* **Texte**
:::

Mais à force de la dénoncer, on risquait de produire l'effet
qu'on voulait éviter. Faut-il parler le moins possible d'un
procédé que l'on condamne afin d'essayer de l'empêcher
d'atteindre son but? La réponse est difficile, je le reconnais,
mais il faut se poser la question. Les médias romands
semblent connaître maintenant ce que les médias
alémaniques ont vécu quand l'UDC a commencé à
progresser. A l'époque, la question du style et des
méthodes de l'UDC, celle des limites du tolérable étaient
très présentes en Suisse alémanique. Aujourd'hui,
beaucoup moins. Durant la campagne, des journaux
alémaniques comparables au Temps n'ont guère insisté sur
cet aspect. Je pense qu'ils sont devenus plus sensibles au
souci de ne pas faire de la publicité sans le vouloir à ce
parti. Peut-être maintenant comprennent-ils mieux aussi
que les médias romands ce qu'est l'UDC.
- Les médias audiovisuels sont légalement tenus à un
équilibre rigoureux, mais la presse écrite a le droit de
s'engager dans une campagne. Est-ce cela qui n'est pas
compris par le public?
- Non, je ne crois pas. Il est légitime que les médias
s'engagent, et le fait qu'ils ne soient pas suivis dans les
urnes est plutôt un signe de bonne santé démocratique.
Mais ce qui est important, c'est que les partis aient la
possibilité de présenter leurs idées dans les médias.
- Les médias sont attaqués à gauche par ceux qui leur
reprochent de se laisser utiliser par l'UDC et à droite par
ceux qui critiquent leur tonalité trop uniforme de centre
gauche. N'est-ce pas le signe que les médias remplissent
leur fonction critique?

:::

* **Données fournies**
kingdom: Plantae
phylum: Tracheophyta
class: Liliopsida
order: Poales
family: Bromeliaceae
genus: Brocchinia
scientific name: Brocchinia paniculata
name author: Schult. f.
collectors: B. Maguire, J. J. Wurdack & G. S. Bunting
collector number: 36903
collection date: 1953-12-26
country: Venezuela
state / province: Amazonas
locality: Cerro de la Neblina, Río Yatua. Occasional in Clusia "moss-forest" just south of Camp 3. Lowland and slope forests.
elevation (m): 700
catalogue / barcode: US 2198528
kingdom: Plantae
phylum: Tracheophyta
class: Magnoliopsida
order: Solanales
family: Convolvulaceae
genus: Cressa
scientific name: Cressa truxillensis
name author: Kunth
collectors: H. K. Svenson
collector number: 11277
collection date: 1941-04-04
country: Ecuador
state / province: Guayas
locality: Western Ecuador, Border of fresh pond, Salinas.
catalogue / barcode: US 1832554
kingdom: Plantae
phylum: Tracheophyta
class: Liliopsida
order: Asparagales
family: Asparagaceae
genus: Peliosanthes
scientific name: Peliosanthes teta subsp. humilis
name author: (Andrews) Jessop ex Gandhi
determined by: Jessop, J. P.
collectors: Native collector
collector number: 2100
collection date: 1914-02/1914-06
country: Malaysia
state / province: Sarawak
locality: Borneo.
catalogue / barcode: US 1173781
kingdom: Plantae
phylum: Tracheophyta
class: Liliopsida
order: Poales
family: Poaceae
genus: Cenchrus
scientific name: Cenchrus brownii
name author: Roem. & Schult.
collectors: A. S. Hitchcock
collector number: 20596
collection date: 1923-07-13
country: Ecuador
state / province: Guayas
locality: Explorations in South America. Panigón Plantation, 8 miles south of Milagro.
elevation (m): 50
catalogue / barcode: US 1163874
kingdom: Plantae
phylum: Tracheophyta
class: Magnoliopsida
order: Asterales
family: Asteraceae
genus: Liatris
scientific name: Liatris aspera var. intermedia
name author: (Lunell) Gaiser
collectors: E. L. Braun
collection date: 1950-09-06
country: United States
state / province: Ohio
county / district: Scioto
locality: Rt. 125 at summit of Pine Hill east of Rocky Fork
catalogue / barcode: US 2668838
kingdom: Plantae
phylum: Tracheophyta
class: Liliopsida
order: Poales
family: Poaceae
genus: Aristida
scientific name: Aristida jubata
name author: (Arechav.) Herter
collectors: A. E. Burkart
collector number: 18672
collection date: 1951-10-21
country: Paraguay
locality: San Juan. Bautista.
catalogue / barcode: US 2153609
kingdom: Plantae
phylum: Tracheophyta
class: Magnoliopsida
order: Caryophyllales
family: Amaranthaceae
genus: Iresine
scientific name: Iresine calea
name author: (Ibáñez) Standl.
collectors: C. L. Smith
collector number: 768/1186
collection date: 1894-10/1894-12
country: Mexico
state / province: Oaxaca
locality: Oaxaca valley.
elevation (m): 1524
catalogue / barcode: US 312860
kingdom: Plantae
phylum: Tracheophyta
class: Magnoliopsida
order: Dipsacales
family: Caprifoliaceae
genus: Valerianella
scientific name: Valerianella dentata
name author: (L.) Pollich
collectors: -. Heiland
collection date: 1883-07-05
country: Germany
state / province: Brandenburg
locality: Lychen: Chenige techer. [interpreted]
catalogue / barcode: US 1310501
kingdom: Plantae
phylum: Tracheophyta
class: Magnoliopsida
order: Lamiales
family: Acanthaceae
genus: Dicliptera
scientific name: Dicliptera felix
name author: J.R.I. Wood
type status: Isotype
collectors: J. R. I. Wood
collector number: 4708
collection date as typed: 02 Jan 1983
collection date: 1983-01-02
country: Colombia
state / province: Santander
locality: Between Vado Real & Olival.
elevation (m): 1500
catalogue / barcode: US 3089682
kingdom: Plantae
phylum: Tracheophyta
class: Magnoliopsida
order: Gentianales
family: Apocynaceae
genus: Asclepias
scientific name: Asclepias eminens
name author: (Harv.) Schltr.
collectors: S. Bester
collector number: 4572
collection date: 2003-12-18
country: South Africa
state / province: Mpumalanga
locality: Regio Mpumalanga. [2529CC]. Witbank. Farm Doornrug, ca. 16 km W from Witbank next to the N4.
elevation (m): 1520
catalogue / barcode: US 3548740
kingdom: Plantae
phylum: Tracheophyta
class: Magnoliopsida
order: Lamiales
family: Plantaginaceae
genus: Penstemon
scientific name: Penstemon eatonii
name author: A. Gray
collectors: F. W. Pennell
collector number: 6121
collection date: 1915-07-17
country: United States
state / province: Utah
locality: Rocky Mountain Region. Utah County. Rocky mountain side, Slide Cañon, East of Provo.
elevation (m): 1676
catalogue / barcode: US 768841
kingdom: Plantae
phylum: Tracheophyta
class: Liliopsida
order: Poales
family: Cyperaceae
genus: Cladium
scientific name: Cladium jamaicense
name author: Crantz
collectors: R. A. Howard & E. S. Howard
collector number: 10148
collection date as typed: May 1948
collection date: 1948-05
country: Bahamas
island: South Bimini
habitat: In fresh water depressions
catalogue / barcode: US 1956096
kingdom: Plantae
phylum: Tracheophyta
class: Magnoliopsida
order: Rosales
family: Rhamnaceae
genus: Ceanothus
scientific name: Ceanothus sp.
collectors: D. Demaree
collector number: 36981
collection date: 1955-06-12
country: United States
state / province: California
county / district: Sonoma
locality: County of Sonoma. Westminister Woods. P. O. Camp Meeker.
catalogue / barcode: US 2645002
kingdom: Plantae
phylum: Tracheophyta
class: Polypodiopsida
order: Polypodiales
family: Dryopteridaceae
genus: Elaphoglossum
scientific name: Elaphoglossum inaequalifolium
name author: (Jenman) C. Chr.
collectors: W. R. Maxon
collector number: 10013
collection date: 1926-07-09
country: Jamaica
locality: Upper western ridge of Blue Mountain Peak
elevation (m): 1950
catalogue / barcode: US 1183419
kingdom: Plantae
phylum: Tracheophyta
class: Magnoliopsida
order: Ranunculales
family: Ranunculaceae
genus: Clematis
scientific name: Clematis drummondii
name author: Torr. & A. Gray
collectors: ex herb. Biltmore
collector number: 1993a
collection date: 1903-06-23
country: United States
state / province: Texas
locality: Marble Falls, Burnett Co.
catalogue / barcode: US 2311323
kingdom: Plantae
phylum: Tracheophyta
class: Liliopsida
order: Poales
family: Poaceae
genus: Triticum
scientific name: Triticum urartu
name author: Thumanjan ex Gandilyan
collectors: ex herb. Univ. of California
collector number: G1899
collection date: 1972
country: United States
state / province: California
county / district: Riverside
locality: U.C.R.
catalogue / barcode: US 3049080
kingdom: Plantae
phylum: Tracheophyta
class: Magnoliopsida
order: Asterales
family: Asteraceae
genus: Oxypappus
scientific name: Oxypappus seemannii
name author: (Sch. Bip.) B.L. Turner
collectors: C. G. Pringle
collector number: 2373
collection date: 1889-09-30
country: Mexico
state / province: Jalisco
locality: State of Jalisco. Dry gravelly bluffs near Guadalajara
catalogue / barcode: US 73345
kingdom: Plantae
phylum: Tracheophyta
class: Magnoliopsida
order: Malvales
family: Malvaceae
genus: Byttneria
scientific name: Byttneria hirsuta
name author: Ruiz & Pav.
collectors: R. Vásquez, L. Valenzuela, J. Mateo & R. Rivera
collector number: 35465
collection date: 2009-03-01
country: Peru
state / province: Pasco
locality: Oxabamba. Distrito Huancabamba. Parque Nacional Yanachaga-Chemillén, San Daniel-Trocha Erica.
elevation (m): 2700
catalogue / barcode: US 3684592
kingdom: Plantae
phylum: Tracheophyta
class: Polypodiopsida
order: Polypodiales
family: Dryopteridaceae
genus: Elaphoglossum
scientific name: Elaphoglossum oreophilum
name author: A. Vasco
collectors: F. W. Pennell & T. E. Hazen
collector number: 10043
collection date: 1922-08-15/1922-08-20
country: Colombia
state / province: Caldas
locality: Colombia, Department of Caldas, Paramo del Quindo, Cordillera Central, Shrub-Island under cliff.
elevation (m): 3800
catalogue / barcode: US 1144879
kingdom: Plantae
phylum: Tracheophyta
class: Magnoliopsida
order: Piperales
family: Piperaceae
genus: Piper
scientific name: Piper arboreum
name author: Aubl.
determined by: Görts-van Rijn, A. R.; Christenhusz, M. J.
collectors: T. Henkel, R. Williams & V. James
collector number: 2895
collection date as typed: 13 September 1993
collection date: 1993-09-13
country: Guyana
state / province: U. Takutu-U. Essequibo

:::

* **Consignes**
1/ Reproduisez tout ce qui va de « Mais ce qui » jusqu'à « leur fonction critique? » dans le texte sur les médias et l'UDC.
2/ Relevez toutes les phrases interrogatives du texte sur les médias et l'UDC.
3/ Prolongez le texte sur les médias et l'UDC à partir de l'endroit où il s'arrête.

* **Corrigés**
1/
Mais ce qui est important, c'est que les partis aient la
possibilité de présenter leurs idées dans les médias.
- Les médias sont attaqués à gauche par ceux qui leur
reprochent de se laisser utiliser par l'UDC et à droite par
ceux qui critiquent leur tonalité trop uniforme de centre
gauche. N'est-ce pas le signe que les médias remplissent
leur fonction critique?

2/
- Faut-il parler le moins possible d'un procédé que l'on condamne afin d'essayer de l'empêcher d'atteindre son but?
- Est-ce cela qui n'est pas compris par le public?
- N'est-ce pas le signe que les médias remplissent leur fonction critique?

3/
- L'argument me laisse sceptique. D'un point de vue
démocratique, il devrait y avoir de la place pour les
propositions de tous les partis. Celles de l'UDC sont sousreprésentées, ou elles ne sont pas toujours rigoureusement
présentées. Je pense à ce qu'a dit Christoph Blocher sur
l'exclusion des socialistes du Conseil fédéral. Il s'est affirmé
favorable à la concordance, mais a relevé qu'en réponse
aux attaques contre la représentation de l'UDC au
gouvernement, il faudrait se poser la question de la
présence des socialistes. On ne peut pas résumer en disant
que Christoph Blocher veut sortir les socialistes du Conseil
fédéral. Je me souviens aussi que le matin après la
publication du rapport de la commission de gestion, des
journalistes m'ont immédiatement appelé et leur première
question était: va-t-il se retirer? L'après-midi, on voyait
déjà quel intérêt l'UDC pouvait retirer de l'affaire.